By 1826, Beethoven's miserable personal life, which had been degrading for a decade, had reached a desperate and painful climax: the situation with his nephew Karl, whom Beethoven had forcibly wrested from his sister-in-law after the untimely death of his brother, had reached rock bottom. As his foster father he had brought up this teenage boy to have the strongest antipathy to his mother, but at the same time the boy rebelled against the harsh strictness and even cruelty of his uncle, clearly feeling estranged from both. Now, at age eighteen, this young man was a simmering stew of resentment and anger, and his sanity had reached a breaking point. On August 5, Karl snapped: he pawned his watch, bought a pistol, and having written a suicide note, climbed a hill and shot himself in the head. Unbelievably, he failed to kill himself, and wounded with a bullet in his skull, he was taken by a stranger to his mother’s house in Vienna, where his uncle found him.

This is perhaps the most shocking incident of Beethoven’s entire personal life, all the more so because he held himself emotionally responsible for this boy he thought of as his son. His last dream of family happiness lay in bloody ruins at his feet, and at long last Beethoven was forced to see himself and his family in a harsh, but mercilessly truthful light. It was time for Beethoven to let go of Karl.

Amazingly, it's in the context of this terrible personal tragedy that the Op. 131 quartet was born. Despite finishing the three quartets of the Galitzin commission the previous year, Beethoven miraculously found he had not yet exhausted his ideas for the string quartet, and by the beginning of 1826 he had already begun on yet another, in C-sharp minor, which was written from January to July of that year. Upon its completion, Beethoven considered the Opus 131 to be his greatest achievement in the quartet form; it is a work completely unified and uninterrupted, based on a single theme (the four notes it opens with might remind you of the opening of Opus 132). Its seven movements are played together without pause, and in fact, the movements are given only numbers and no true titles–each one is only a stage in the endless flow of the work.

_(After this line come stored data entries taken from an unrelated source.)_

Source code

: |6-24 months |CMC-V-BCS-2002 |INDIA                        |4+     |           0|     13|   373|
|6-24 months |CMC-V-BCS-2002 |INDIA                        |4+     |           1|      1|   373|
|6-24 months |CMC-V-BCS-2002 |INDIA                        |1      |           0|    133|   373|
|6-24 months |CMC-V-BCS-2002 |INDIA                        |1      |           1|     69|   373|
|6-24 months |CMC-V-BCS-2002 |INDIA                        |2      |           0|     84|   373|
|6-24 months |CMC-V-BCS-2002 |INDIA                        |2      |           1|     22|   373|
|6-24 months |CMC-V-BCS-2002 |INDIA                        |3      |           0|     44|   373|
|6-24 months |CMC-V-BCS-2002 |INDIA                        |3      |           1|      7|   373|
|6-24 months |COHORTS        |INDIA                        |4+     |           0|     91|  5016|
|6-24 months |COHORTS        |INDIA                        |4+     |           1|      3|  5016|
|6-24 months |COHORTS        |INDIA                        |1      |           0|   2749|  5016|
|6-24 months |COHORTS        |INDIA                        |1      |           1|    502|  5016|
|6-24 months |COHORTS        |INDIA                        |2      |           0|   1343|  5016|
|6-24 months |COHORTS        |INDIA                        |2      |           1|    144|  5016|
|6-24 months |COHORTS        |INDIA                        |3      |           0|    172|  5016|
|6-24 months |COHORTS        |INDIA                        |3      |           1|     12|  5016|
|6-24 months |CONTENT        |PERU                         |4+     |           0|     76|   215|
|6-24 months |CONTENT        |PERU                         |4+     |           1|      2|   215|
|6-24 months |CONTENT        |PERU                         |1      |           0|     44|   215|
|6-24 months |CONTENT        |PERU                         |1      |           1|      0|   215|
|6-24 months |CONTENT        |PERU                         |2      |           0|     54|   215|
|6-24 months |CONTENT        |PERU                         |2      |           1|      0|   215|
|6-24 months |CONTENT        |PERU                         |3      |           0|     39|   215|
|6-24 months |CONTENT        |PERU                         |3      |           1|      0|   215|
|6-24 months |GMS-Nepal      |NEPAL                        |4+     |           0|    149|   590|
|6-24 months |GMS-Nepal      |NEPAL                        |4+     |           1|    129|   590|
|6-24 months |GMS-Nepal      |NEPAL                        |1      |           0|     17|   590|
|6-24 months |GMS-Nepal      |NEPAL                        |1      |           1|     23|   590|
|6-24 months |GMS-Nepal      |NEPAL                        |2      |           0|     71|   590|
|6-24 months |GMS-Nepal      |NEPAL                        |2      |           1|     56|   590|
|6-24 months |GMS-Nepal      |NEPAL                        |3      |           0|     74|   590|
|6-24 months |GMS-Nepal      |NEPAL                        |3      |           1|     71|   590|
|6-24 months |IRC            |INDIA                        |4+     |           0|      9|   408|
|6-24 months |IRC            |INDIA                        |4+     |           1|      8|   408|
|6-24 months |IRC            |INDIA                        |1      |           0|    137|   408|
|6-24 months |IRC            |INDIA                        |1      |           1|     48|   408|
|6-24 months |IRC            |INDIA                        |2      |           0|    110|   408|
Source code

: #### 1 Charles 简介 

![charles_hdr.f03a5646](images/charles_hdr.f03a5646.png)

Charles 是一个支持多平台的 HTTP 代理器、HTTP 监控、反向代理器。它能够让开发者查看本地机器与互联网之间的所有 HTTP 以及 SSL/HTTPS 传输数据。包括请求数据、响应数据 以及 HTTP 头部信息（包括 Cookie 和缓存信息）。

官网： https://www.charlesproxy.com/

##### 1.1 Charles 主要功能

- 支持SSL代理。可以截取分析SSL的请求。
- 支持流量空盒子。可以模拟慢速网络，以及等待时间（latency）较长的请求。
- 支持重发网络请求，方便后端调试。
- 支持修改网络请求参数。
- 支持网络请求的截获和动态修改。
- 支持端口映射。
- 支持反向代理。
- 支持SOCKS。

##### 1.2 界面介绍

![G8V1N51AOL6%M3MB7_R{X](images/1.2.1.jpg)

Born out of immense personal suffering, yet infused with a masterly sense of joy and achievement, the Opus 131 is often considered the apex of the Beethoven string quartet cycle, and it is in fact my own personal favorite quartet of the sixteen. No single word can sum up this ineffable work for me better than the word “Revelation.” Like a mysterious vision of another universe, this work seems complete in and of itself, containing its own natural evolution, forces and laws, its own life and development. Like our own universe, its deepest meaning is hidden from us yet at the same time everywhere evident; the keys to understanding its own unique life lie completely within itself and itself alone. To verbalize what Beethoven meant by this work is impossible, as the music itself says so much that is utterly beyond words. As a listener you must give yourself completely to this piece and allow it to reveal its mysteries in its own time and in its own way. It makes no compromises and will not meet you halfway. Yet what it has to share with you about the very nature of existence is a priceless secret that cannot be apprehended this way in any other art form. It repays your investment of attention one hundred- fold, and as such is the very definition of “Art.”